▸ **WHAT THIS TASK INVOLVES**:
Resume the article on the EthicsfIRST code of ethics for incident response teams, carrying on from its final sentence.

START STUDY TEXT

For the first time, and with input from Jisc, a code of ethics has been created for all professionals working in product/computer security incident response teams (PSIRTs and CSIRTs) in all sectors, including education and research.
Cyber security and the important work of security incident response teams in keeping the internet safe has never been more important. As the security landscape changes, more is expected of experts working in this field.
The new, internationally-applicable code could supersede the historical position, whereby different sectors and certification bodies have developed their own guidelines or rules that, if not followed, could lead to removal of membership. For example, the (ISC)2 Code of Ethics that applies to those undertaking the CISSP exam or the CSIRT Code of Practice adopted by TF-CSIRT/TI Accredited Teams.
Created by the Forum of Incident Response and Security Teams (FIRST) with the help of the head of Jisc’s security operations centre, Dr John Chapman, the new guidelines have now been issued for consultation – a process which completes at the end of this month.
Almost two years in the making, EthicsfIRST - Ethics for Incident Response and Security Teams - aims to provide practical advice and support to the CSIRT community, including those among European NRENs. The code is designed to inspire and guide the ethical conduct of all team members, including current and potential practitioners, instructors, students, inﬂuencers, and anyone who uses cyber security in an impactful way.

END STUDY TEXT
START SUPPLIED MATERIAL

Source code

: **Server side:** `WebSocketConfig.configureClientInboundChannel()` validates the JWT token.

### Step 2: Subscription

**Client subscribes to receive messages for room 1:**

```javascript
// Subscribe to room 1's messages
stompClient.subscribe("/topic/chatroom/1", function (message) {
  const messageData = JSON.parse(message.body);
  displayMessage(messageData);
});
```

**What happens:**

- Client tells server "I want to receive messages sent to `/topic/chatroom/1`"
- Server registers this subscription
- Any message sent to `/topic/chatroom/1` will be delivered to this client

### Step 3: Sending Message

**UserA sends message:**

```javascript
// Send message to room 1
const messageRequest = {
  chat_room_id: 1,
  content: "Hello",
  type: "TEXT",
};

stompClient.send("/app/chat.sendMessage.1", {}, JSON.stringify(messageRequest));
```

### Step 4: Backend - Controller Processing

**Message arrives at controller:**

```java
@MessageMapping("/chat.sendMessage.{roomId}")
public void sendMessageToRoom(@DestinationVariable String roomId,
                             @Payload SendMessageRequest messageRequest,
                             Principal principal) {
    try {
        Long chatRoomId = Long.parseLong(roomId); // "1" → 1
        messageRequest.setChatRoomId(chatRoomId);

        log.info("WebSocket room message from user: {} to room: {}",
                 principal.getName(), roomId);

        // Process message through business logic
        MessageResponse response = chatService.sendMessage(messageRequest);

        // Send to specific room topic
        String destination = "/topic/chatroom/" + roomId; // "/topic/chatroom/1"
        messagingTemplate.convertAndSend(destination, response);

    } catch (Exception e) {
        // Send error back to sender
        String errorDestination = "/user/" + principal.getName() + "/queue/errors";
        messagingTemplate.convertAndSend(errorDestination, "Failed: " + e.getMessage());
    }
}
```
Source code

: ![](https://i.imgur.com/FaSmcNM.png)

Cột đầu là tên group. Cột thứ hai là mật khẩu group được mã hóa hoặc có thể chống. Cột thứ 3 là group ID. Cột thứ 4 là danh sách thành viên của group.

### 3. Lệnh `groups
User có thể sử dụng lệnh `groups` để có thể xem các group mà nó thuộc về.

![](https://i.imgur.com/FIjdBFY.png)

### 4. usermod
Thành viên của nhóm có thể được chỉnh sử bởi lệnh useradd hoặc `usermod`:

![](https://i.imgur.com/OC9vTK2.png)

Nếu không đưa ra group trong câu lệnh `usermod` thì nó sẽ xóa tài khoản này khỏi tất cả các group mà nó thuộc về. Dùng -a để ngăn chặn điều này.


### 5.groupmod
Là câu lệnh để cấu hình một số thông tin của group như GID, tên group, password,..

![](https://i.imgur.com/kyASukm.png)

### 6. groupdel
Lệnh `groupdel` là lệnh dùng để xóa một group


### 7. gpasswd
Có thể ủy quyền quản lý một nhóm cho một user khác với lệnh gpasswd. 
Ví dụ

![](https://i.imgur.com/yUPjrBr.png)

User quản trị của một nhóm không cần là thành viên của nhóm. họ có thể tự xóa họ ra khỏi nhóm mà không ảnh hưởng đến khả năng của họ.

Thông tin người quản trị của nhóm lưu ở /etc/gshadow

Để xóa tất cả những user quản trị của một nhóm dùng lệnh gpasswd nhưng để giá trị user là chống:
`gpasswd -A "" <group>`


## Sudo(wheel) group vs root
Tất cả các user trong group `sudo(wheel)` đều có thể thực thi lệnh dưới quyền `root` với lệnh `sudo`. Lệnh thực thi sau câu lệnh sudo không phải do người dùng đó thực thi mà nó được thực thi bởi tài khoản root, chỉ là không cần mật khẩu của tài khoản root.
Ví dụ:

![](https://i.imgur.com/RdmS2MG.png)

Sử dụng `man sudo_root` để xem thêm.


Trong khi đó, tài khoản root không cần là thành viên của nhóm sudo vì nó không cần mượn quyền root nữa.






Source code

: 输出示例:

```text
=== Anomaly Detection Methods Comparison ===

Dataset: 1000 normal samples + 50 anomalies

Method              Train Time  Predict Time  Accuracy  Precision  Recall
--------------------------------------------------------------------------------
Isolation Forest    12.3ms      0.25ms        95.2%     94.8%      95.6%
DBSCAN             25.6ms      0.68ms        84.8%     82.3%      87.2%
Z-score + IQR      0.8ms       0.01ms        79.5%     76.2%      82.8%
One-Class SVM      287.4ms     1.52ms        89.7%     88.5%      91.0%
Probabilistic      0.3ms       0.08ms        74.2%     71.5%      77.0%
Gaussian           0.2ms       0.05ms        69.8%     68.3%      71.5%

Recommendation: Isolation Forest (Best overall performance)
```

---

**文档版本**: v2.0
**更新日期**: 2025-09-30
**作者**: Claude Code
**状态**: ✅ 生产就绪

END SUPPLIED MATERIAL

▸ **EXERCISE RESPONSE**:
The framework, which includes statements of responsibility, based on the understanding that the public good is always the primary consideration, seeks to reinforce the duties of trustworthiness, coordinated vulnerability disclosure, authorisation, team health, and recognition of jurisdictional boundaries, among others.
Dr Chapman, who was involved in developing the new code as part of his role on FIRST's ethics special interest group, said:
“As security professionals rise to the challenge of technology changes and evolving threats, the way they make decisions about handling incidents can raise ethical questions.
“The EthicsfIRST guidelines gives security professionals and teams the confidence to better handle difficult ethical situations in a methodical manner. It’s a big step forward in further professionalising security practitioners.
“Individual professional bodies, such as ISACA or BCS have their own codes for members, but FIRST’s code of ethics is an all-encompassing, cross-sector document that’s relevant for all. EthicsfIRST code will be freely available to any organisation and I’ll certainly be encouraging Jisc’s members running their own CSIRTs to adopt it. Jisc’s Janet Network CSIRT has been a member of FIRST for some years and will also be adhering to the code.
“I hope that, by putting EthicsfIRST into practice, it will help strengthen the trust between teams and between teams and their communities.”
The document is now available on the FIRST.org Ethics SIG page for public consultation.